Summary
Tom Dunleavy and Adrian Vasiljevic debate whether DeFi lending yields properly compensate for smart-contract, oracle, and composability risks. Tom uses traditional bond-math to argue yields are too low, while Adrian defends market pricing for curated prime lending and highlights DeFi's liquidity advantages. The conversation explores tail risk, hacks, and the future of decentralized credit markets.
- Tom Dunleavy calculates a fair DeFi USDC supply yield of ~12.55%, far above current rates.
- Adrian Vasiljevic argues that prime overcollateralized Bitcoin lending on Morpho is fairly priced and very liquid.
- The discussion highlights the unique risks in DeFi: smart-contract exploits, oracle manipulation, and social-layer governance attacks.

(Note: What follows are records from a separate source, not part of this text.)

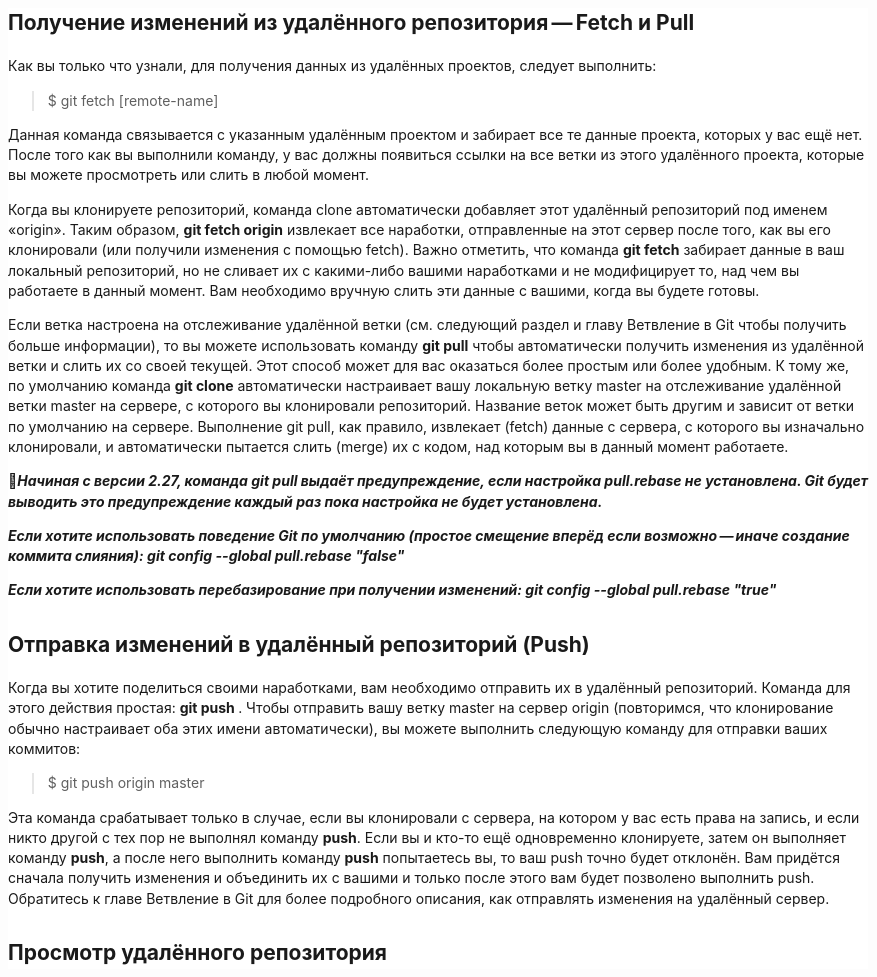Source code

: **Получение изменений из удалённого репозитория — Fetch и Pull**
----------------------------------------------------------------

Как вы только что узнали, для получения данных из удалённых проектов, следует выполнить:

>$ git fetch [remote-name]

Данная команда связывается с указанным удалённым проектом и забирает все те данные проекта, которых у вас ещё нет. После того как вы выполнили команду, у вас должны появиться ссылки на все ветки из этого удалённого проекта, которые вы можете просмотреть или слить в любой момент.

Когда вы клонируете репозиторий, команда clone автоматически добавляет этот удалённый репозиторий под именем «origin». Таким образом, **git fetch origin** извлекает все наработки, отправленные на этот сервер после того, как вы его клонировали (или получили изменения с помощью fetch). Важно отметить, что команда **git fetch** забирает данные в ваш локальный репозиторий, но не сливает их с какими-либо вашими наработками и не модифицирует то, над чем вы работаете в данный момент. Вам необходимо вручную слить эти данные с вашими, когда вы будете готовы.

Если ветка настроена на отслеживание удалённой ветки (см. следующий раздел и главу Ветвление в Git чтобы получить больше информации), то вы можете использовать команду **git pull** чтобы автоматически получить изменения из удалённой ветки и слить их со своей текущей. Этот способ может для вас оказаться более простым или более удобным. К тому же, по умолчанию команда **git clone** автоматически настраивает вашу локальную ветку master на отслеживание удалённой ветки master на сервере, с которого вы клонировали репозиторий. Название веток может быть другим и зависит от ветки по умолчанию на сервере. Выполнение git pull, как правило, извлекает (fetch) данные с сервера, с которого вы изначально клонировали, и автоматически пытается слить (merge) их с кодом, над которым вы в данный момент работаете.

&#x1F536;***Начиная с версии 2.27, команда git pull выдаёт предупреждение, если настройка pull.rebase не установлена. Git будет выводить это предупреждение каждый раз пока настройка не будет установлена.***

***Если хотите использовать поведение Git по умолчанию (простое смещение вперёд если возможно — иначе создание коммита слияния): git config --global pull.rebase "false"***

***Если хотите использовать перебазирование при получении изменений: git config --global pull.rebase "true"*** 

**Отправка изменений в удалённый репозиторий (Push)**
-----------------------------------------------------

Когда вы хотите поделиться своими наработками, вам необходимо отправить их в удалённый репозиторий. Команда для этого действия простая: **git push <remote-name> <branch-name>**. Чтобы отправить вашу ветку master на сервер origin (повторимся, что клонирование обычно настраивает оба этих имени автоматически), вы можете выполнить следующую команду для отправки ваших коммитов:

>$ git push origin master

Эта команда срабатывает только в случае, если вы клонировали с сервера, на котором у вас есть права на запись, и если никто другой с тех пор не выполнял команду **push**. Если вы и кто-то ещё одновременно клонируете, затем он выполняет команду **push**, а после него выполнить команду **push** попытаетесь вы, то ваш push точно будет отклонён. Вам придётся сначала получить изменения и объединить их с вашими и только после этого вам будет позволено выполнить push. Обратитесь к главе Ветвление в Git для более подробного описания, как отправлять изменения на удалённый сервер.

**Просмотр удалённого репозитория**
------------------------------------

- Adrian emphasizes the importance of isolated, immutable primitives like Morpho for transparent risk pricing.
- Both agree that recent hacks like Kelp and Drift underscore the need for higher risk premia in broad DeFi.
- They debate whether a general DeFi yield can be defined versus segmenting into prime and high-yield categories.
- Tokenized gold and oil are seen as acceptable RWAs for on-chain lending; private real estate is not.
- The transparency of DeFi is viewed as a strength for restoring trust during contagion events.